Further, in addition to the process (A), the execution cost evaluation unit 212 can execute the following process (B). (B) As a result of an analysis of the state space, the execution cost evaluation unit 212 generates, regarding an access in which the time interval of the transition of the state from the state 1 to the state 2 is less than or equal to the interval (threshold) of a predetermined allowable time and an action defined in the determination sample in the state 1 differs from an action defined in the determination sample in the state 2, a sample policy that defines the actions corresponding to the access as being the same action (e.g., an authorization or a denial). The fact that the time interval of the transition from the state 1 to the state 2 is less than or equal to the interval of a predetermined allowable time means that the feasibility of changing the action in the state 1 and the state 2 (the feasibility of changing the action over time) is less than a predetermined threshold.

The execution cost evaluation unit 212 determines the same action defined for the states 1 and 2 by using, for example, at least either the determination sample acquired by the information acquisition unit 211 or information about a result of at least either the risk assessment or the needs assessment stored in the data store 23. The risk assessment indicates the level of security required for the access pattern subject to determination for the access control, and the needs assessment indicates the level of needs required for the access pattern subject to determination for the access control.

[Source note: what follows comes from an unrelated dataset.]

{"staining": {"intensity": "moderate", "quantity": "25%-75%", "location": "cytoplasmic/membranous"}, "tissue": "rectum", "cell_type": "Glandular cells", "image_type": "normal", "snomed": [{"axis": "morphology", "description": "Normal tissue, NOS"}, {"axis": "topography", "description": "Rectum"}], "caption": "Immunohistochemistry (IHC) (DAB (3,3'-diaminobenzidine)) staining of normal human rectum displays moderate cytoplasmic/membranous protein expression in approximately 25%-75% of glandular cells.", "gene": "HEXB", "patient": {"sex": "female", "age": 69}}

For example, in the risk assessment, when the risk set in the ID of the drone R is greater than or equal to a predetermined threshold, the execution cost evaluation unit 212 determines actions defined for the states 1 and 2 to be a “denial”. As another example, when the risk set in the ID of the drone R is less than a predetermined threshold in the risk assessment, and the needs set in the ID of the drone R is greater than or equal to a predetermined threshold in the needs assessment, the execution cost evaluation unit 212 determines actions defined for the states 1 and 2 to be an “authorization”. Note that when the risk set in the ID of the drone R is less than a predetermined threshold in the risk assessment and the needs set in the ID of the drone R is less than a predetermined threshold in the needs assessment, the execution cost evaluation unit 212 may determine actions defined for the states 1 and 2 to be either an “authorization” or a “denial”. In this way, the execution cost evaluation unit 212 determines an action in which one of the level of needs and the level of security is satisfied, and newly generates a sample policy in which the determined action is defined.

An additional determination sample policy (hereinafter may be referred to as an additional determination sample) set as described above is input to the policy generation model described below. By this configuration, the policy generated by the policy generation unit 213 is controlled so as to define the same action for the states 1 and 2.

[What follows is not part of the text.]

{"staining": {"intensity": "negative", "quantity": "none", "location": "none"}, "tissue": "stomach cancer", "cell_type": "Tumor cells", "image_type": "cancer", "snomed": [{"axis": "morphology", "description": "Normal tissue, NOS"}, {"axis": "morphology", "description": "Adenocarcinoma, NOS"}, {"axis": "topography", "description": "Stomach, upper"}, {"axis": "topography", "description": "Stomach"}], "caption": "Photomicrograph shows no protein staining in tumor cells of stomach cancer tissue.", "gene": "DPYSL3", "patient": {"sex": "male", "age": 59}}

For example, in the example shown in FIG. 4A, it is assumed that the moving speed of the drone R is so high that it is practically difficult to control access by accurately understanding a movement state of the drone R with the access control apparatus. Under the above circumstances, when the determination sample defines that the action is changed in accordance with the position of the drone R, it is not realistic to control access based on this definition, and it is expected that the execution cost will increase. In such a case, the actions determined for the states 1 and 2 are set to be the same action by the process (B), whereby it is possible to reduce the execution cost for access control.

Meanwhile, when the time interval of the transition from the state 1 to the state 2 is greater than the interval of a predetermined allowable time, it means that the feasibility of changing the action in the state 1 and the state 2 is greater than or equal to a predetermined threshold. In this case, the execution cost evaluation unit 212 does not generate an additional determination sample. By this configuration, as described later, the policy generation unit 213 can determine an action so that the needs and the security defined in the needs assessment and the risk assessment in the access pattern subject to access control are satisfied.

Referring back to FIG. 3, the policy generation unit 213 will be described. The policy generation unit 213 acquires a target pattern and information for policy generation such as a determination sample and an intention from the information acquisition unit 211, and acquires a result of the evaluation of the execution cost (and an additional determination sample if it is generated) from the execution cost evaluation unit 212. As described above, the determination sample is information that reflects a quantitative intention for generating a policy. Meanwhile, information for policy generation may include qualitative information such as a positive or a negative effect of any attribute information on the determination of an action as information of the intention. The policy generation unit 213 also acquires information about the risk assessment and needs assessment.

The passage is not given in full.